How Minnesota’s disclaimer rule actually works

Start with the part that calms people down: the statute asks for a disclaimer substantially in the form it provides. That is the real test — elements, not an incantation. The elements are the name of the entity causing the material to be prepared or disseminated, an address, the model attribution phrase, and prominent placement on the piece. A stray comma is not what gets anyone in trouble. Even so, substantial compliance is a defense, not a design strategy, so use the model wording. The 2026 rewrite collapsed the old two-form structure into one unified line for all non-broadcast campaign material: Prepared and paid for by (name of entity), (address). Broadcast is shorter — Paid for by (name of entity).

Two wrinkles the builder handles for you. First, the address: for campaign material the research behind this tool found three permitted options — the entity’s mailing address, an actively monitored email address (new in 2026), or the entity’s website, but only if the site itself shows a mailing or email address.

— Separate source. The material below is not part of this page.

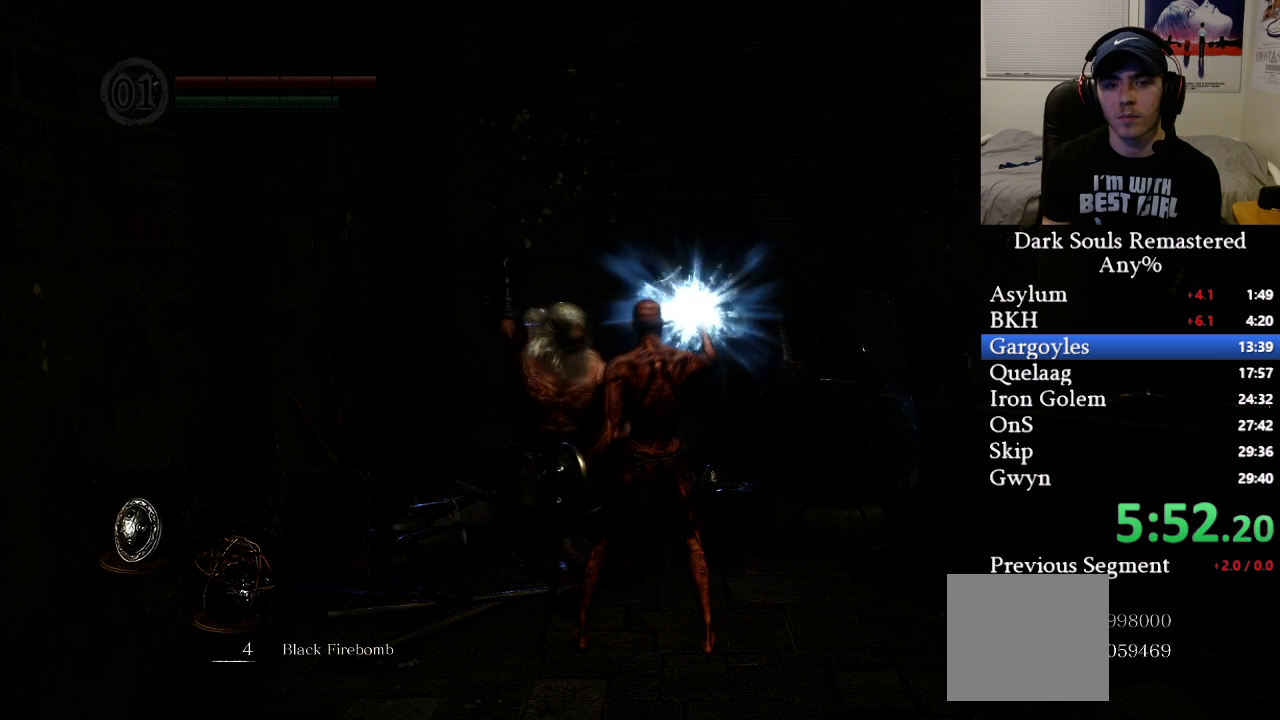
{"buttons": [], "left_stick": "center", "right_stick": "center", "events": [[150, "B", "down"], [200, "B", "up"]]}
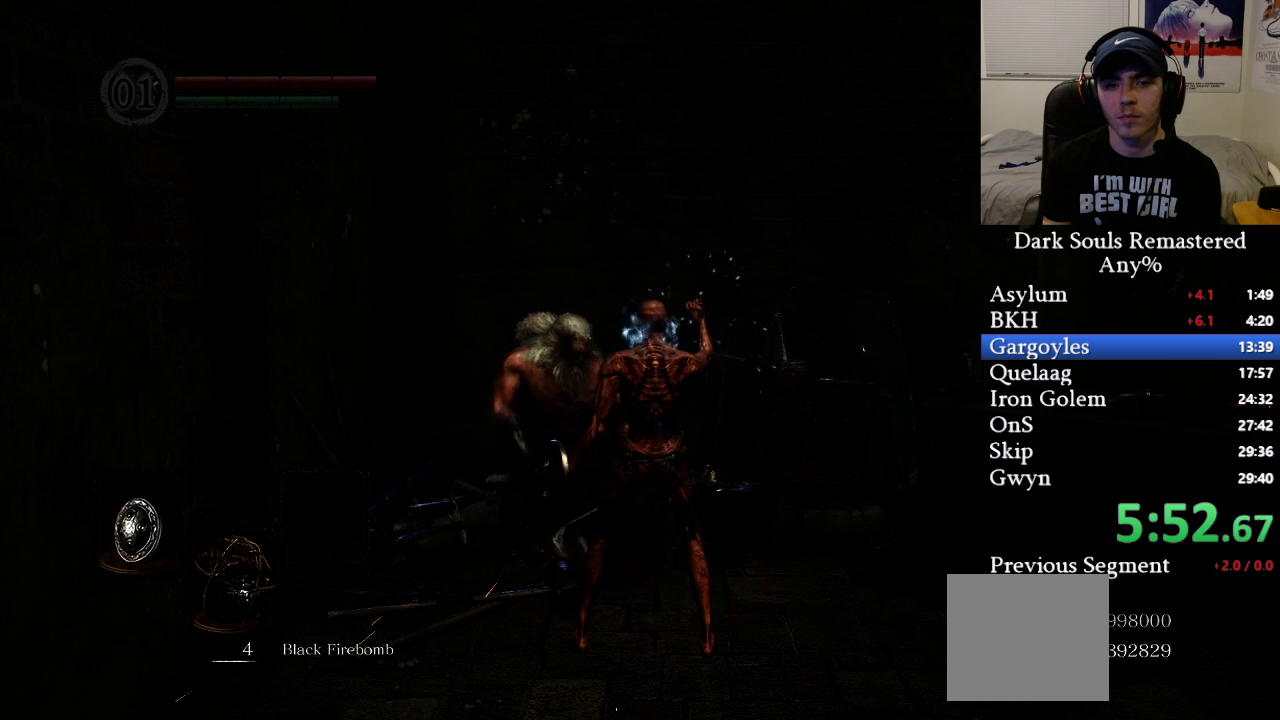
{"buttons": ["A"], "left_stick": "center", "right_stick": "down", "events": [[267, "A", "down"], [333, "A", "up"], [417, "A", "down"], [417, "right_stick", "down"]]}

A bare URL over a contact-free site does not satisfy it. Second, no-cost material: the statute says “paid for” may be omitted, which read literally yields nonsense; the Board’s current handout describes dropping “and paid for.” The builder follows the Board. Worked example — a committee registered as Friends of Jane Doe, paying for its own door hangers, using its mailing address: Prepared and paid for by Friends of Jane Doe, 123 Main St, Ada, MN 56510.

Now the formatting split. In force today, for written communications other than an outdoor sign, website, or social media page: 8-point type or larger, in black text or high-contrast color text, on a white background. That white background is new in 2026. A disclaimer reversed out in white along the bottom of a dark postcard — ordinary practice two years ago — is arguably no longer compliant. Signs are on a different clock. The size rules — 12-point under 2ft by 3ft, at least one inch from 2ft by 3ft up to 4ft by 8ft, at least six inches above that — apply to signs printed on or after 1 January 2027, and signs printed before then that miss them may still be used. The Board encourages 2026 compliance; encouraged is not required.

One asymmetry: the 2026 session also created 10A.067, covering paid advertising that urges people to contact an official about a legislative or administrative action. It carries the same size rules with no 2027 grandfather, so a large grassroots-lobbying sign printed this week already needs the bigger disclaimer while an otherwise identical candidate yard sign does not until 2027. The honest limits: this builder sets type. It cannot tell you whether you need a disclaimer at all, which form applies, or whether your art clears “high contrast” — a phrase with no numeric standard anywhere we could find. None of this is legal advice. Verify with the Campaign Finance and Public Disclosure Board at cfb.mn.gov, the Office of the Revisor of Statutes, or your own counsel — our disclaimer guide goes deeper.